Jacques Myard: Les violences en Corse ne sont malheureusement pas une surprise. Les caillassages et les agressions contre les pompiers et les forces de l’ordre se produisent dans toutes les banlieues de France et sont presque devenus une accoutumance à laquelle on ne peut pas s’habituer. Les réactions de la population d’Ajaccio montrent à l’évidence que le ras-le-bol est atteint . La population a voulu réagir face à la défaillance de l’État en se faisant justice elle-même. Dans un cas comme dans l’autre, aucun responsable politique ne peut admettre ce qui s’est passé. Il n’en demeure pas moins que nous devons dépasser la réaction épidermique que l’on peut avoir face à ces évènements.

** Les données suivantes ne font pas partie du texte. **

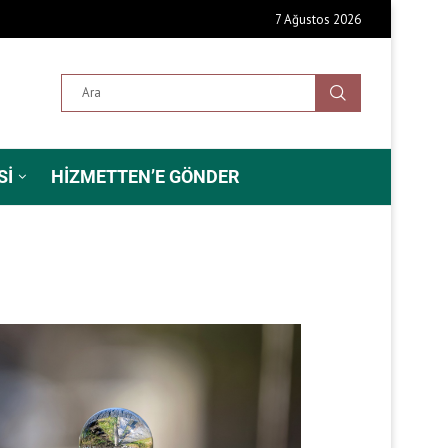
7 Ağustos 2026
SI
HIZMETTEN’E GÖNDER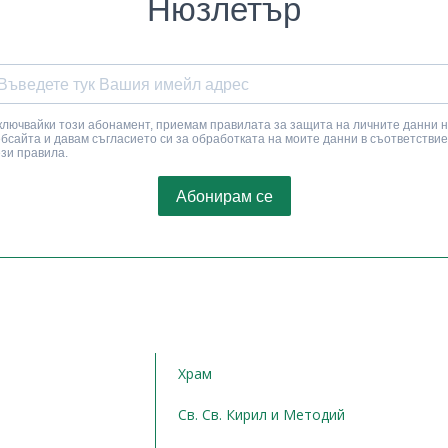
Храм
Св. Св. Кирил и Методий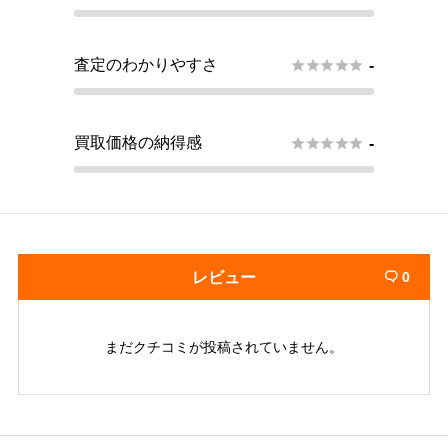
査定のわかりやすさ





-
買取価格の納得感





-
レビュー
0

まだクチコミが投稿されていません。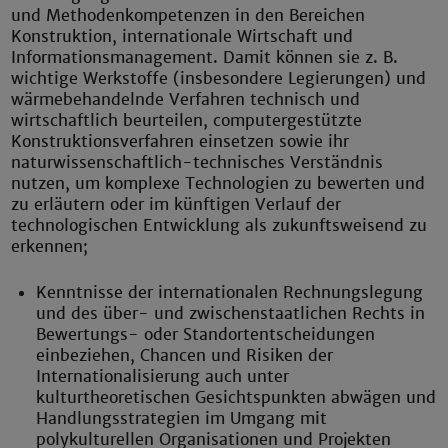
und Methodenkompetenzen in den Bereichen
Konstruktion, internationale Wirtschaft und
Informationsmanagement. Damit können sie z. B.
wichtige Werkstoffe (insbesondere Legierungen) und
wärmebehandelnde Verfahren technisch und
wirtschaftlich beurteilen, computergestützte
Konstruktionsverfahren einsetzen sowie ihr
naturwissenschaftlich-technisches Verständnis
nutzen, um komplexe Technologien zu bewerten und
zu erläutern oder im künftigen Verlauf der
technologischen Entwicklung als zukunftsweisend zu
erkennen;
Kenntnisse der internationalen Rechnungslegung
und des über- und zwischenstaatlichen Rechts in
Bewertungs- oder Standortentscheidungen
einbeziehen, Chancen und Risiken der
Internationalisierung auch unter
kulturtheoretischen Gesichtspunkten abwägen und
Handlungsstrategien im Umgang mit
polykulturellen Organisationen und Projekten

N’y-a-t-il pas également une dérive nationaliste?

Il y a une spécificité corse: c’est une évidence et personne ne le nie. De tous temps, les Corses ont toujours réagi face à ce qu’ils estimaient inadmissible. C’est la richesse de la nation française. Cependant, c’est parce qu’il y a eu faillite de l’État en matière de maintien de l’ordre et de sécurité que la population s’est révoltée. En voulant se faire justice eux-mêmes, les Corses n’ont fait que pallier l’absence de l’Etat. C’est un phénomène qui à mon sens risque de se répéter partout en France. Il y a une véritable colère face à la montée de cette «injustice» ou de cette «ajustice», c’est à dire l’absence de sanction face à des caïds qui de manière répétée font règner leurs lois. Il y a en France des zones de non droit. Face à cette situation, il est particulièrement osé de parler de racisme ordinaire. Il s’agit d’une polémique alibi qui masque de la part de ceux qui emploient ces termes une cécité totale sur les phénomènes qui sont en train de naître en France.

Que faut-il faire?

L’alternative est très simple, l’État assure la première de ses missions la sécurité de citoyens ou il s’installe dans la démission et il sera vite remplacé par la justice populaire. La sécurité plus encore que la politique a horreur du vide, alors l’heure n’est plus aux condamnations morales mais à la nécessité absolue de la tolérance zéro face aux caïds des banlieues. Le gouvernement et plus particulièrement la garde des Sceaux au lieu de fustiger le racisme des Français, véritable alibi de leur propre faillite devrait se souvenir de la phrase prémonitoire d’un noble de la cour au Roi à la veille de la révolution: «Sire ce peuple est terrible». Ils l’apprendront à leurs dépens! La crise corse est prémonitoire et pourrait se propager sur le continent.

Manuel Valls a récemment évoqué le risque de «guerre civile»…

Il est évident que si il n’y a pas un sursaut de l’autorité, nous allons vers des évènements graves partout car nous savons bien qu’aujourd’hui les Français en ont assez de cette insécurité grandissante. De la même manière, ils ne peuvent pas admettre que des Français viennent assassiner d’autres Français à cause de leur religion. Il faut pour maintenir la paix civile être extrêmement ferme. Si on laisse dériver le communautarisme, oui il y a un risque fort de guerre civile en France … Nous sommes ouverts sur le monde et la France subit directement toutes les dérives de la planète, notamment ce qui se passe au Proche et Moyen-Orient. C’est une évidence. Le nier, c’est jouer la politique de l’autruche.